== EXERCISE INPUTS ==
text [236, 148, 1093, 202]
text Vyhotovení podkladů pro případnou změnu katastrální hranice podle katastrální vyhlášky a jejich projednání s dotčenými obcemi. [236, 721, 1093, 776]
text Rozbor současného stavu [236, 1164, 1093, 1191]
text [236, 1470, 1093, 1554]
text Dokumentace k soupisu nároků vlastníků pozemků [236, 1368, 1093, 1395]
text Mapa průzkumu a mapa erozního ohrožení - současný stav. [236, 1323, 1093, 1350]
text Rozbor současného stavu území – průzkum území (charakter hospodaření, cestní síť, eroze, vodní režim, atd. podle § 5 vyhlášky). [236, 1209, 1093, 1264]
===
TASK TO CARRY OUT :: Copy each line of the material exactly as shown.

ANSWER FOR THE TASK ::
text [236, 148, 1093, 202]
text Vyhotovení podkladů pro případnou změnu katastrální hranice podle katastrální vyhlášky a jejich projednání s dotčenými obcemi. [236, 721, 1093, 776]
text Rozbor současného stavu [236, 1164, 1093, 1191]
text [236, 1470, 1093, 1554]
text Dokumentace k soupisu nároků vlastníků pozemků [236, 1368, 1093, 1395]
text Mapa průzkumu a mapa erozního ohrožení - současný stav. [236, 1323, 1093, 1350]
text Rozbor současného stavu území – průzkum území (charakter hospodaření, cestní síť, eroze, vodní režim, atd. podle § 5 vyhlášky). [236, 1209, 1093, 1264]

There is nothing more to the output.